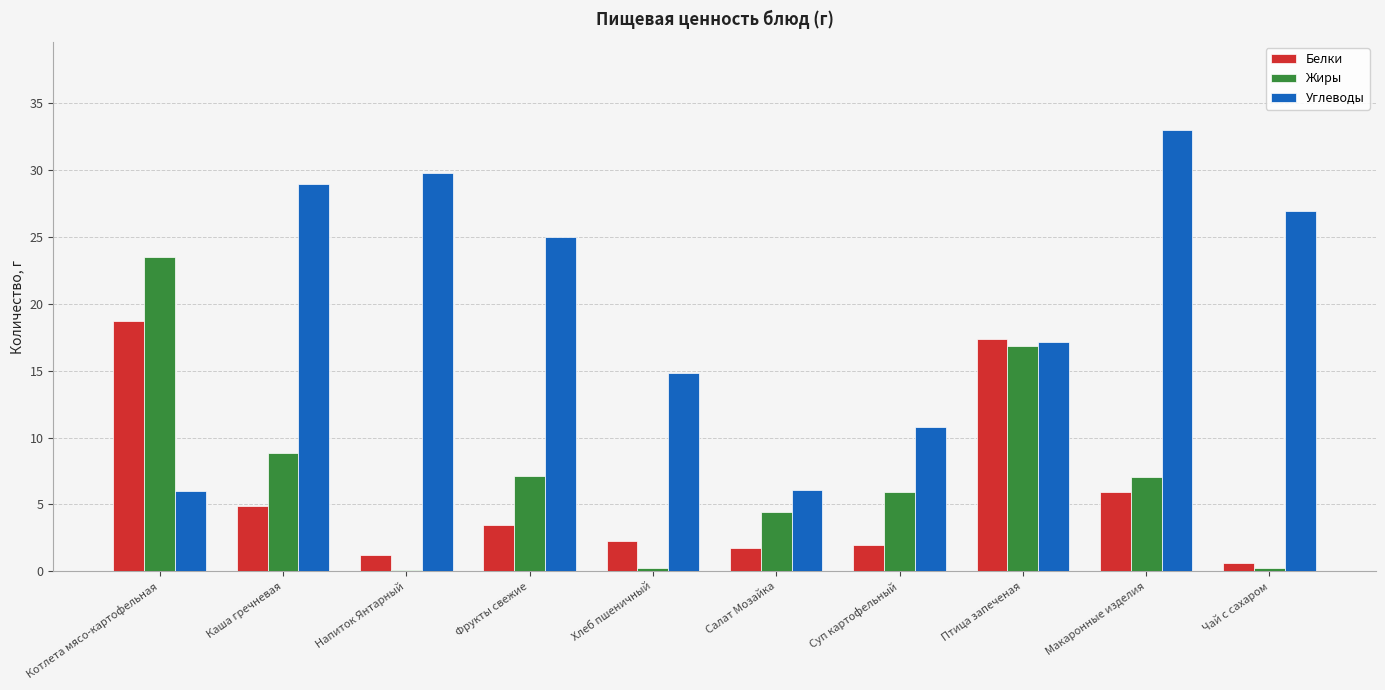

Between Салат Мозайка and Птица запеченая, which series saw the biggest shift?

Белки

* * *

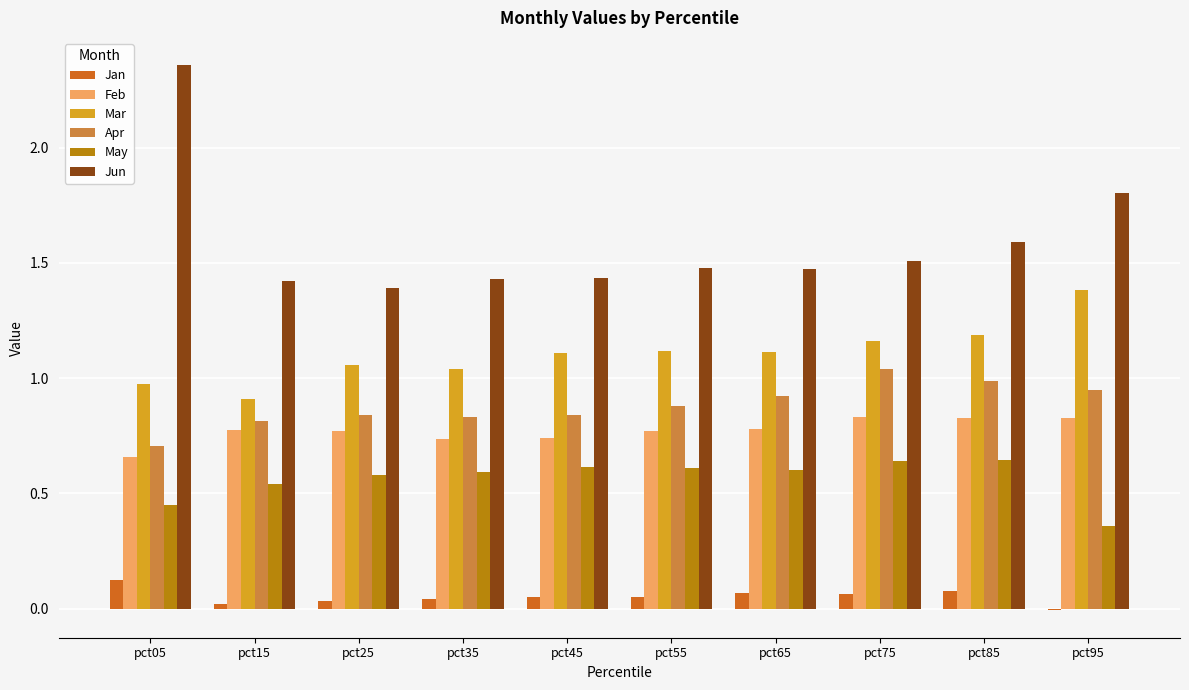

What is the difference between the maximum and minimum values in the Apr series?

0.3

--

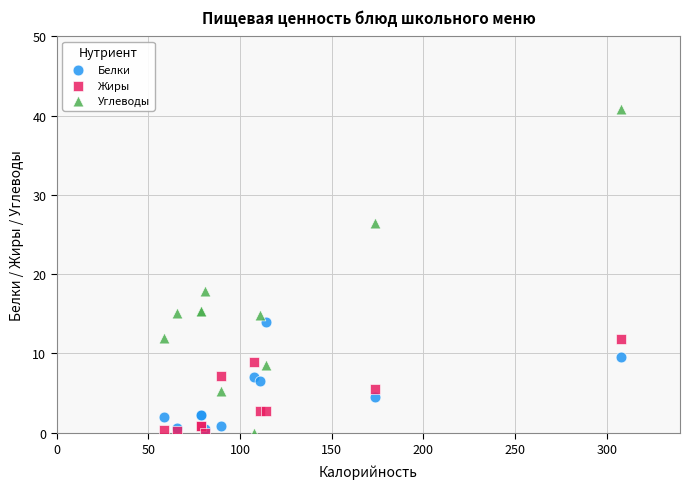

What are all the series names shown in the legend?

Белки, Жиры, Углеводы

* WHAT YOU SHOULD DO: Give the lines of the entries from the line with "What are all" up to and including the line with "Белки, Жиры, Углеводы" as a JSON list of strings, one string per line, leaving out blank lines.

* RESULT:
[
  "What are all the series names shown in the legend?",
  "Белки, Жиры, Углеводы"
]